Surviving change
On my drive home, I see a mountain in the Telkwa Range just south of the Bulkley Valley. Every time I see that mountain I think, Now there’s a survivor! I’m not referring to the mountain, strictly speaking, but what’s eroding out of it on the other side.
If you were a bear going over that mountain, what would you see? If you were a very clever bear with a GPS, you would find a prehistoric singularity, perhaps the only one of its kind in the world. It predates mammoths. It predates most dinosaurs. It even predates the continents. It is a fossilized coral reef, remnants of one of the earliest, and perhaps the only reef to survive the Triassic-Jurassic extinction event approximately 200 million years ago.
The cause of that extinction is still debated: climate change, asteroids, massive volcanic eruptions. Whatever the cause, over a period of just 10,000 years more than half of Earth’s life became extinct, including most corals. But not our corals. What remains on the other side of that mountain is evidence of an ancient survivor from an arc of tropical islands in the ancestral Pacific Ocean, then located near the equator.
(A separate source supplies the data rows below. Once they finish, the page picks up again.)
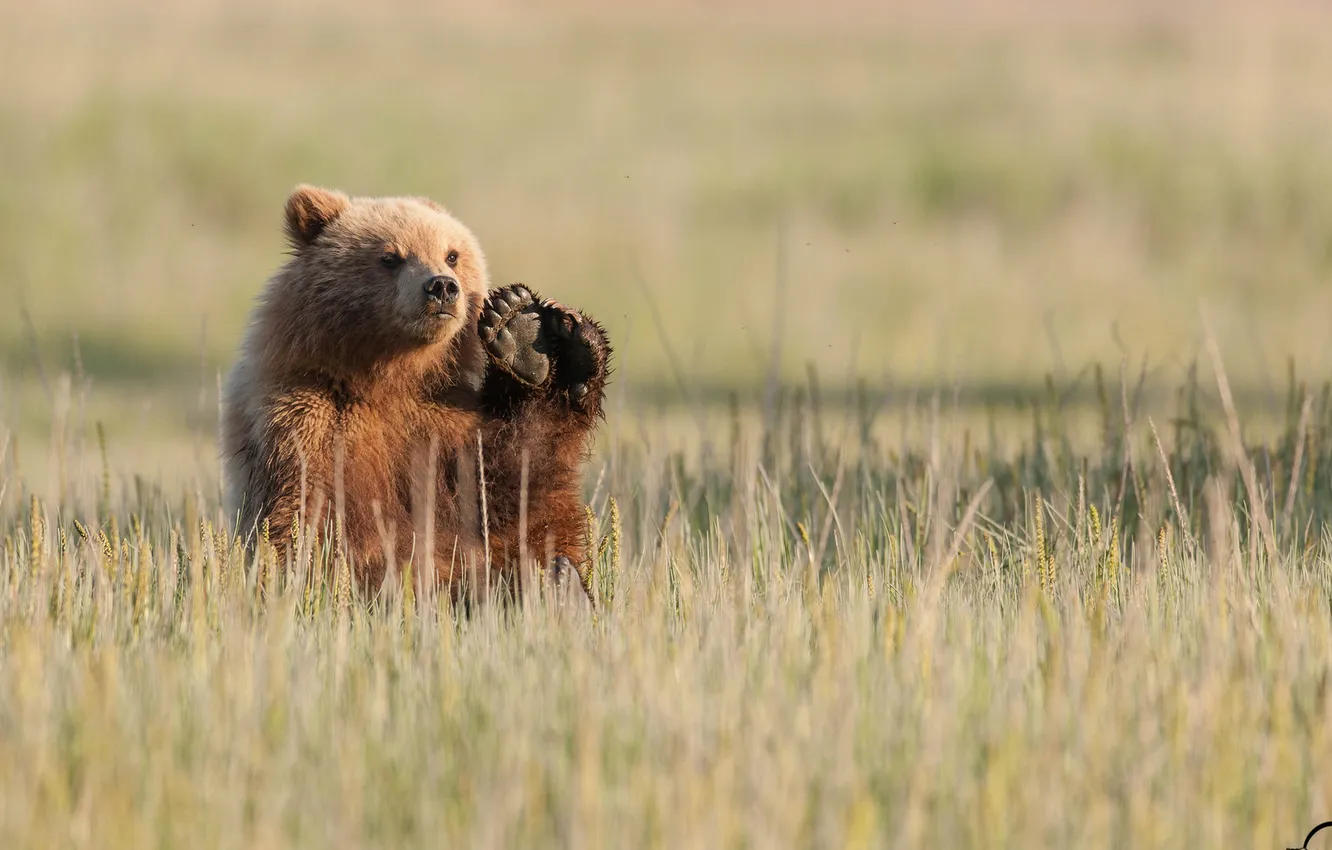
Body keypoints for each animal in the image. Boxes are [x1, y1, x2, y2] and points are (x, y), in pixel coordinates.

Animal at [220, 184, 610, 599]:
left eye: (451, 254)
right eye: (390, 257)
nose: (441, 286)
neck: (387, 377)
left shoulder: (443, 426)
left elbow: (509, 487)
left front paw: (521, 329)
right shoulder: (309, 422)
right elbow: (313, 521)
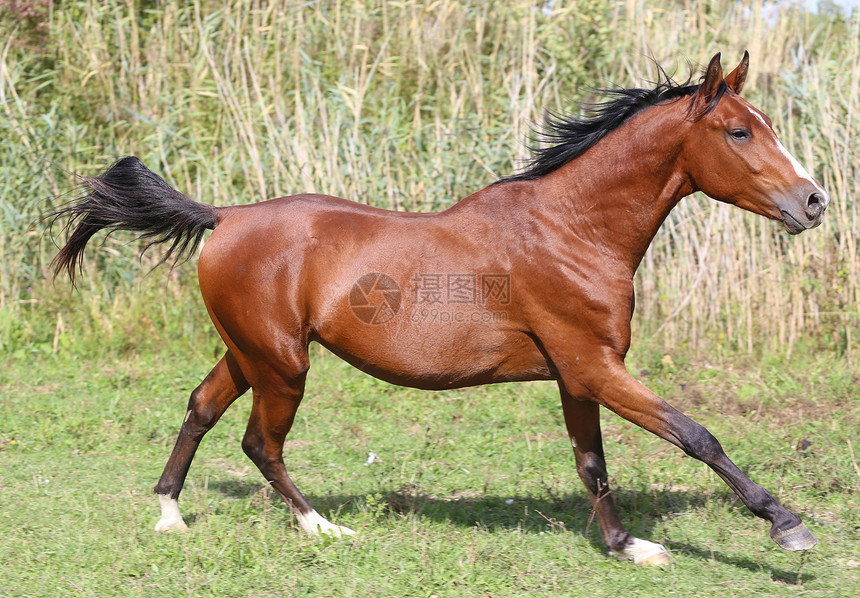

And it’s practically in our backyard.
The proof that we northerners are survivors is right there. The stuff that makes us tuff is not in the air or the water. It’s in the rocks.
The physical evidence of this fossil reef—right there where I can almost see it—makes me inexplicably happy and hopeful. It also works as a metaphor for surviving change, something that resonates across this region right now.
Economically, businesses are holding their breath to see which changes will happen with LNG, Site C, oil tankers on the coast, mining development, even the US election—just a few of the events that may impact cash flow across the region in one way or another.
Climate change is a significant player that is affecting our forests, first decimating pine stocks and now possibly threatening our aspens. Streams are warming up and drying up, affecting our salmon runs.Glaciers are melting. Creepy-crawlies are migrating.
But, change isn’t all bad—and we are resilient, after all. Tourism is flourishing (got to see those glaciers before they’re gone). Historic sites, such as the Port Edward canneries, are being revived and First Nations exhibits in northern museums satisfy those in search of enlightenment. Fossil aficionados are travelling north to see dinosaur remains in Tumbler Ridge and they can explore the new Global Geopark while they’re there.
The resource industry can also respond to changing public concerns with some pretty amazing innovations. Just ask Harvey Tremblay at Hy-Tech Drilling about his new closed-loop drilling centrifuge that reduces fresh water usage by up to 90 percent.
We roll with the punches because we’re survivors. And, we’re still here—which begs the question, “Why are we here?” In many cases, it’s the same as asking, “Why are we here?”
Which, of course, brings me to Hunter S. Thompson and his thoughts on finding purpose in life:
...a man must choose a path which will let his ABILITIES function at maximum efficiency toward the gratification of his DESIRES. In doing this, he is fulfilling a need (giving himself identity by functioning in a set pattern toward a set goal), he avoids frustrating his potential (choosing a path which puts no limit on his self-development), and he avoids the terror of seeing his goal wilt or lose its charm as he draws closer to it (rather than bending himself to meet the demands of that which he seeks, he has bent his goal to conform to his own abilities and desires).
In short, he has not dedicated his life to reaching a pre-defined goal, but he has rather chosen a way of life he KNOWS he will enjoy. The goal is absolutely secondary: it is the functioning toward the goal which is important.
Or, as he put it more succinctly:
Decide how you want to live and then see what you can do to make a living WITHIN that way of life.
When I decided to move back to the valley after a time away, I didn’t have a job waiting for me. I decided that this was where and how I wanted to live and that I would work at whatever I could find to support that desire. Fortunately, I’ve been lucky enough to immerse myself in Northword—work that gets what we all love about this northerly place. And I hope I will always be so lucky, wherever I am on life’s path.
Like our Jurassic reef, we survivors of change know a good place to make a stand during changing times. It’s called “right here.”